Customer service is all about — only about, exclusively about — keeping your promises. Honoring your word, your bond, your commitment.
Promises don’t start with your customers
You haven’t seen me add “to your customers” at the end of these sentences yet, have you? I didn’t write, “you honour your word to your customers,” or “you honour your commitment to your customers.”
Because that’s not where it starts. That’s where it ends. That’s the goal. That’s the end of the journey.
Customer service starts with keeping your promises with your co-workers, your colleagues, your staff, and your friends at your company. And they with you.
These are promises big and small. They’re promises in writing. And they’re unwritten promises that sustain a company, enabling it to thrive in good times and survive at others. These promises form the little threads that bind each member to the desired outcome: happy, well-served customers.
Recognize the importance of your staff
IT Guy makes sure everyone has the best, fastest, most dependable IT resources necessary to do the job, at all times. And he promises to listen.
The “customer service” staff — and I quote the term because really, everyone in a company is in customer service, some companies just haven’t bothered to communicate that — they commit specifically to making the customer happy. They answer the customers’ calls, and communicate to everyone else in the company what’s needed to keep the customer happy.
Billing Guy makes sure the invoices are absolutely correct, all the time, keeping customer service free for other needs; and IT Guy’s promises keep Billing Guy happy with correct, timely invoices.
Then there’s Sales Guy. Sales Guy is very happy when all this happens. Why? He’s the direct beneficiary of referrals from happy customers. His conversion ratio continues to rise as he sells with the confidence brought by his promises kept with his colleagues, and theirs with him.
My role then becomes like that of an insurance agent.

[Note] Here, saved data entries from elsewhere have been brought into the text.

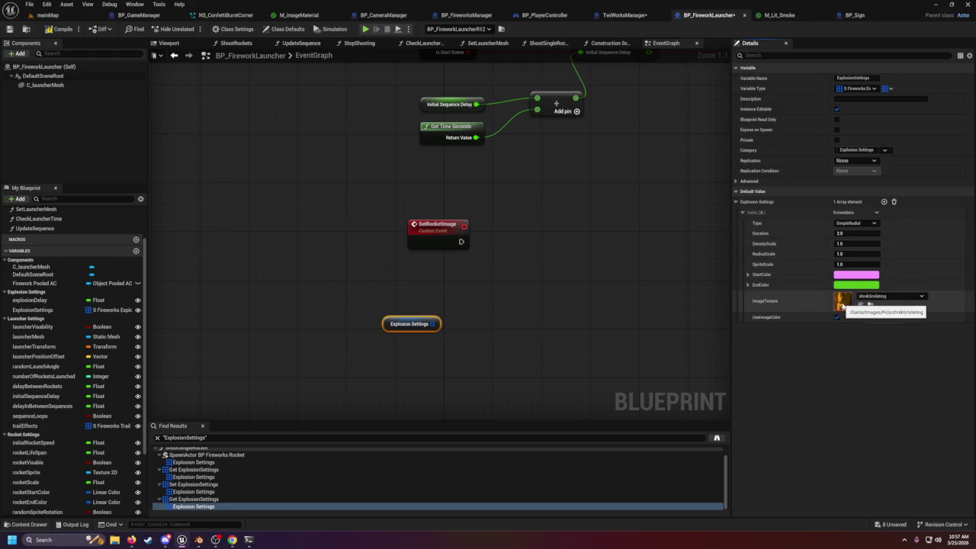
- Add a SET Explosion Settings node from the getter's output, then delete it
mouse_move(437, 325)
left_mouse_down()
mouse_move(518, 315)
mouse_move(512, 307)
left_mouse_up()
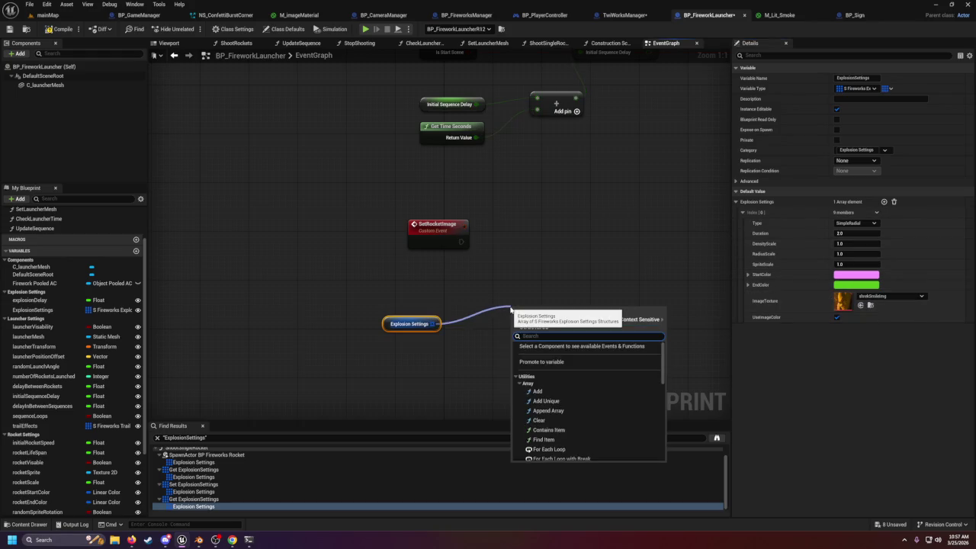
type("set ima")
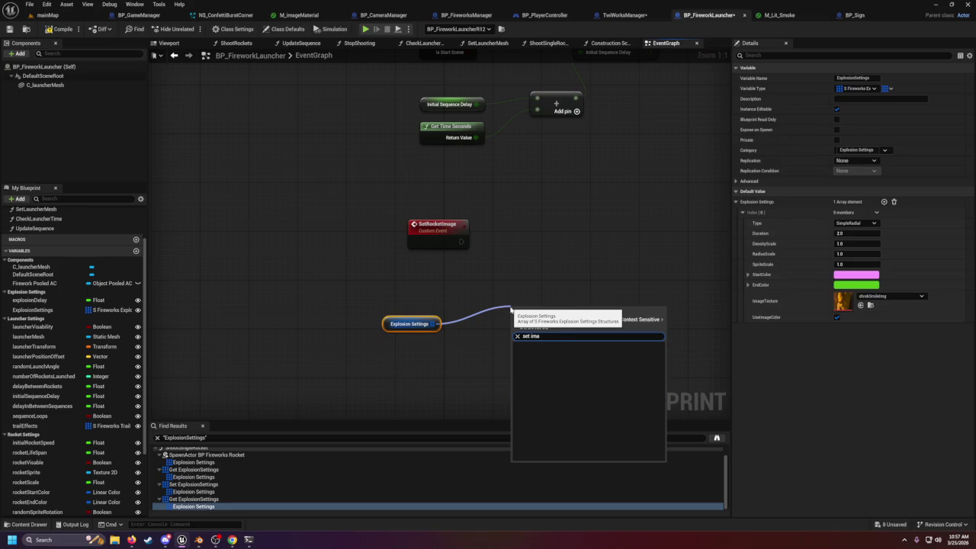
key("BackSpace")
key("BackSpace")
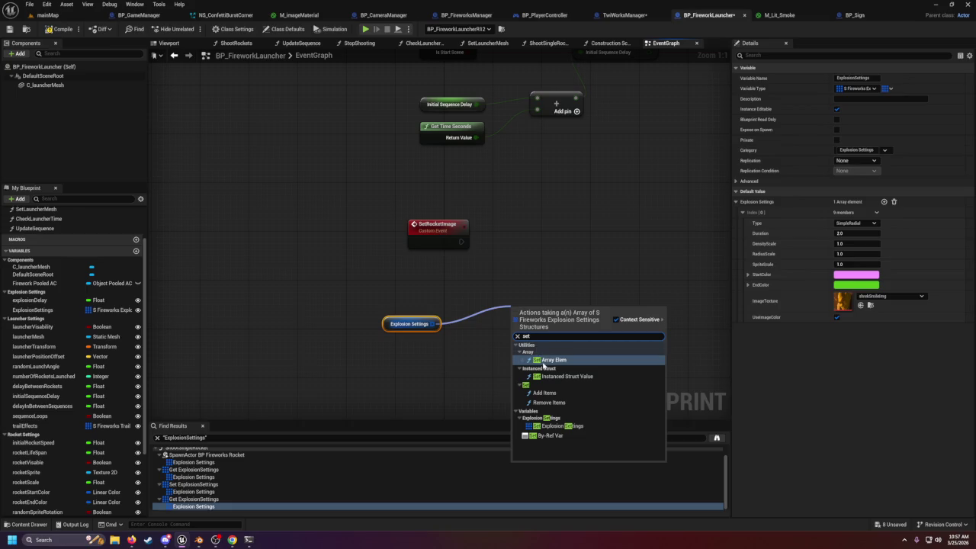
left_click(555, 426)
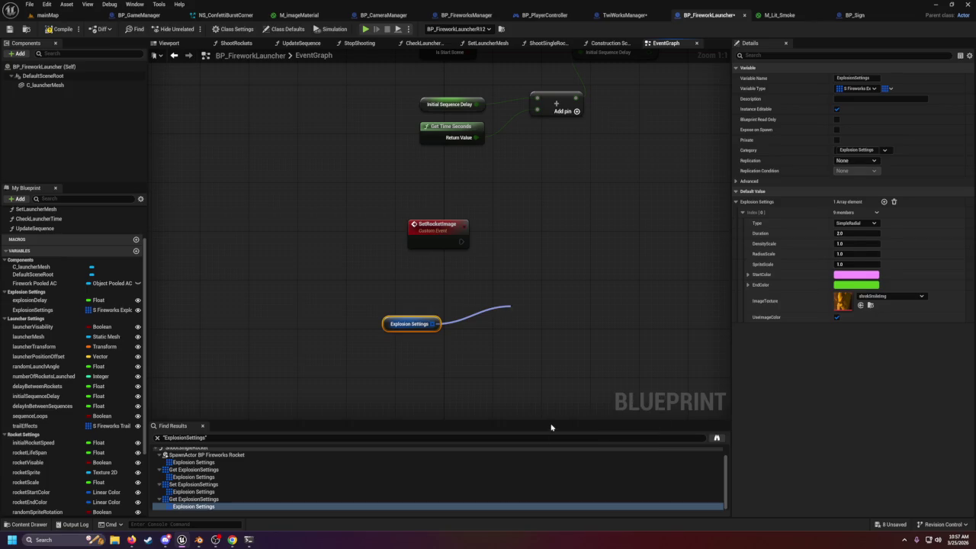
key("Delete")
- Add a GET node reading an Explosion Settings element and split its struct output
left_click_drag(432, 324, 500, 303)
left_click(393, 320)
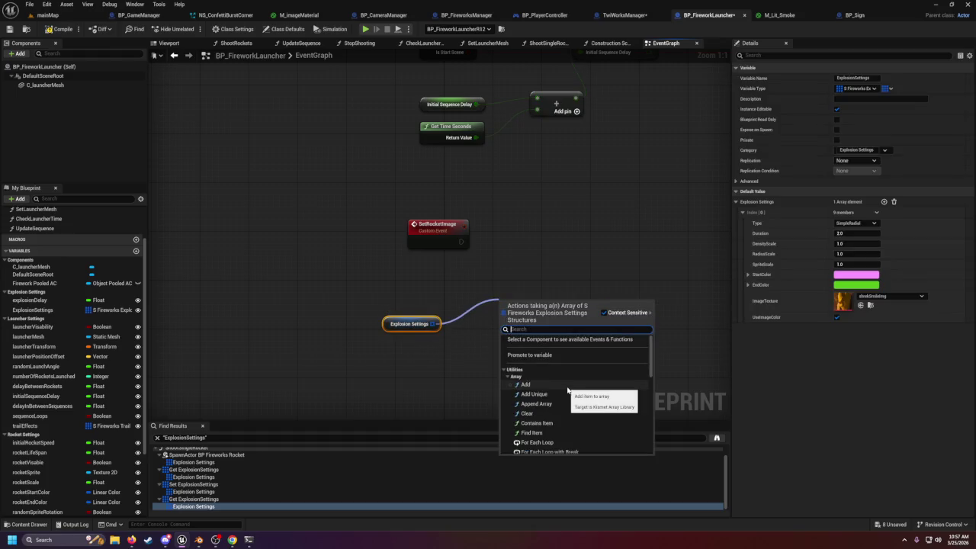
scroll(566, 392, "down", 3)
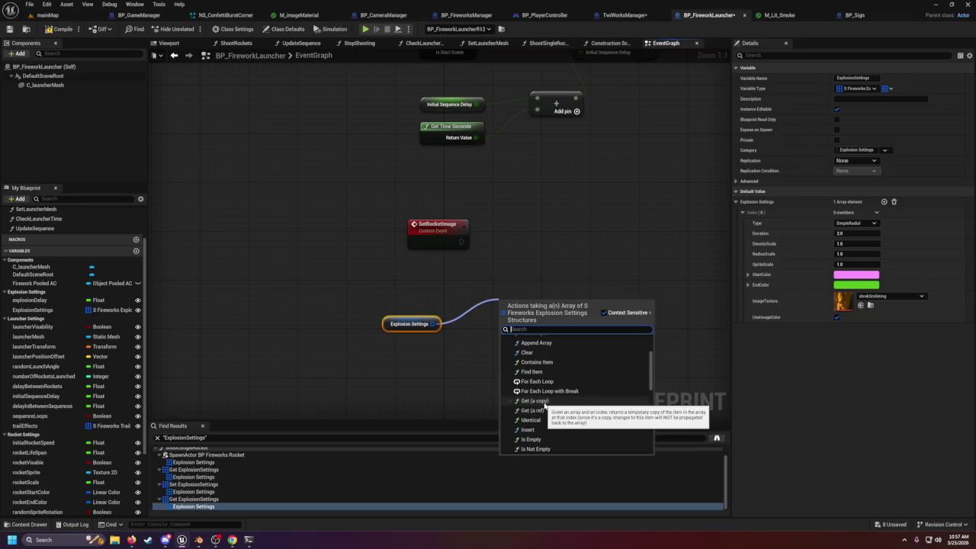
left_click(540, 410)
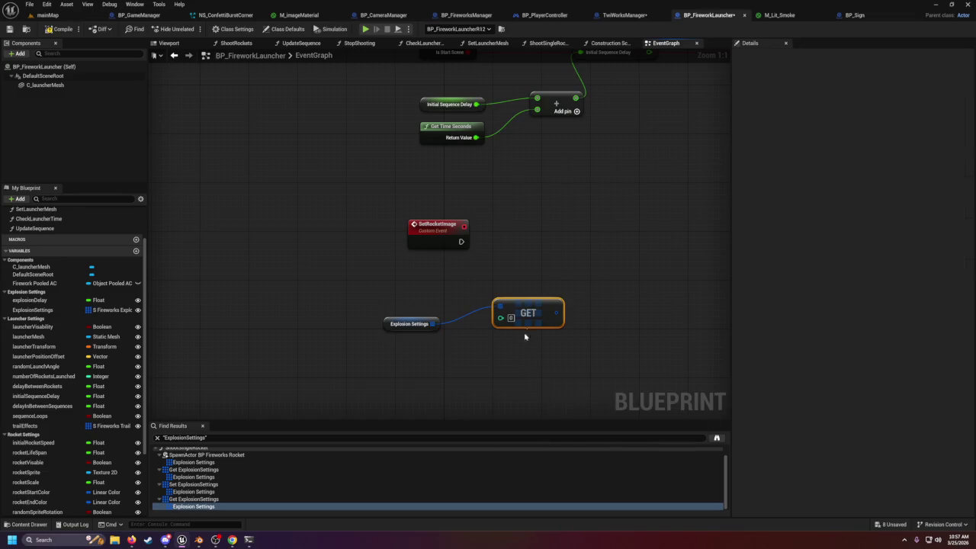
right_click(524, 318)
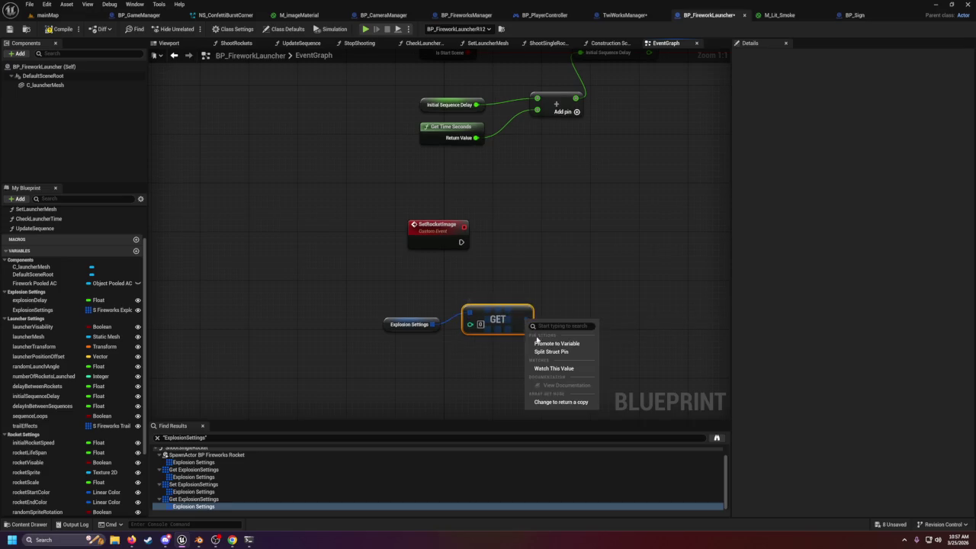
left_click(542, 353)
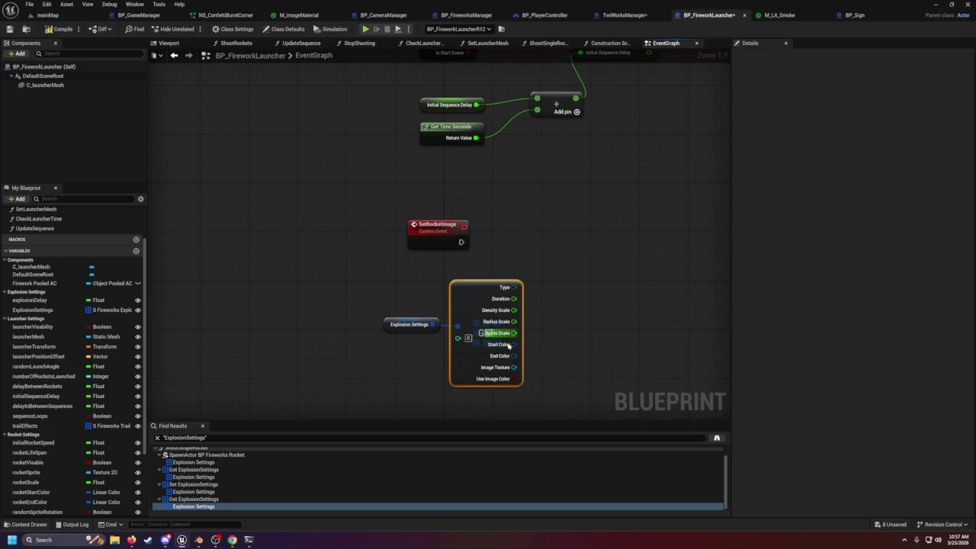
- Search Image Texture's actions for 'set', 'ima', '2d' and 'tex', then dismiss without adding
mouse_move(513, 366)
left_mouse_down()
mouse_move(570, 322)
mouse_move(576, 274)
left_mouse_up()
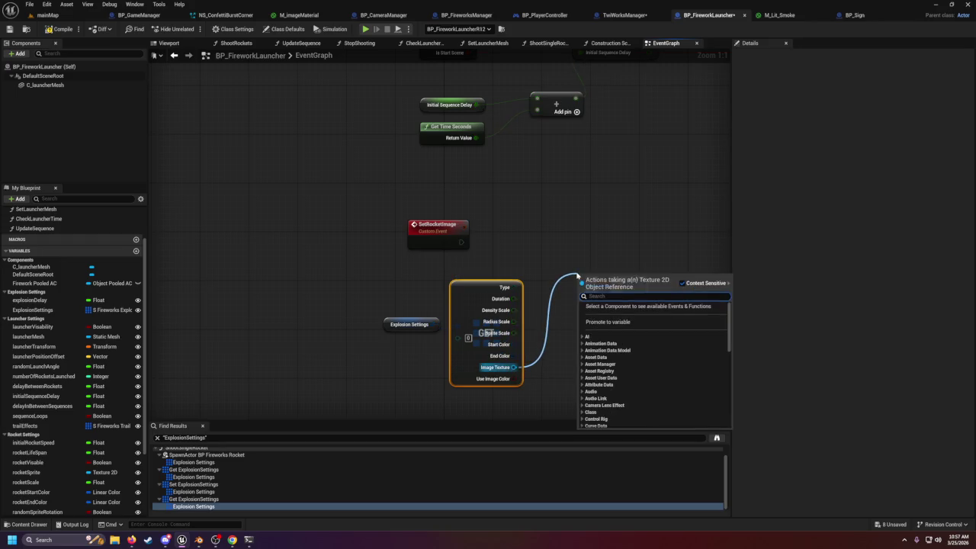
type("set")
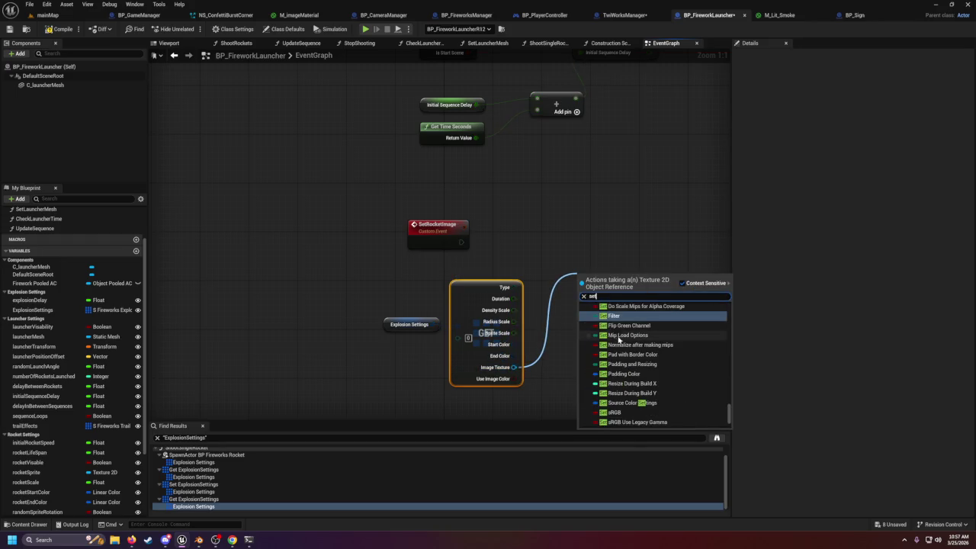
scroll(623, 342, "down", 5)
scroll(623, 342, "up", 1)
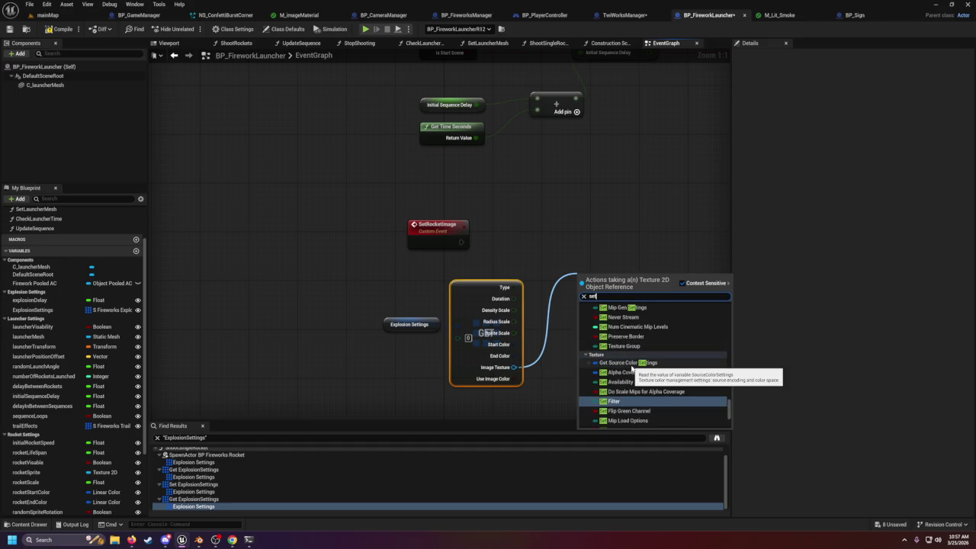
type("ima")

I ensure everyone communicates openly, including myself, on all that’s needed to grow our company. The bond is maintained as we grow and change — very important. Many companies forget this in their rush to change, and then wonder why, at the end of the day, it all fails.
Happy staff make happy customers
Promises to a customer are the simple end result of the promises kept with each other. The good habits of listening and accountability, honouring our promises, and helping each other — and therefore ourselves — becomes the norm in all interactions. Doing the right thing really does come naturally. You just have to ensure no one gets in the way; create a few meaningful extrinsic rewards; and sometimes undo the mental habits of previous jobs.
At that point, there’s simply no way a promise to a customer could be broken. What would be the point? It would be like those Visa commercials, where a community’s smooth and happy operation comes to a halt with the use of cash. Only here, our community with our customers would come to a halt with the breaking of promises to each other. What would be the point — adding a little dash of agony? We can get our share of that from any number of other companies.
But those companies known for providing great customer service are “merely” (!?!) filled with members busy each day keeping their promises to each other.
Customer service: it begins with keeping your promises.
Credit for this meme should be given to Mike Wagner, CEO of White Rabbit Group, along with Steve and Andrew MacGill from Peersight Online, who recently joined our company for lunch at our offices.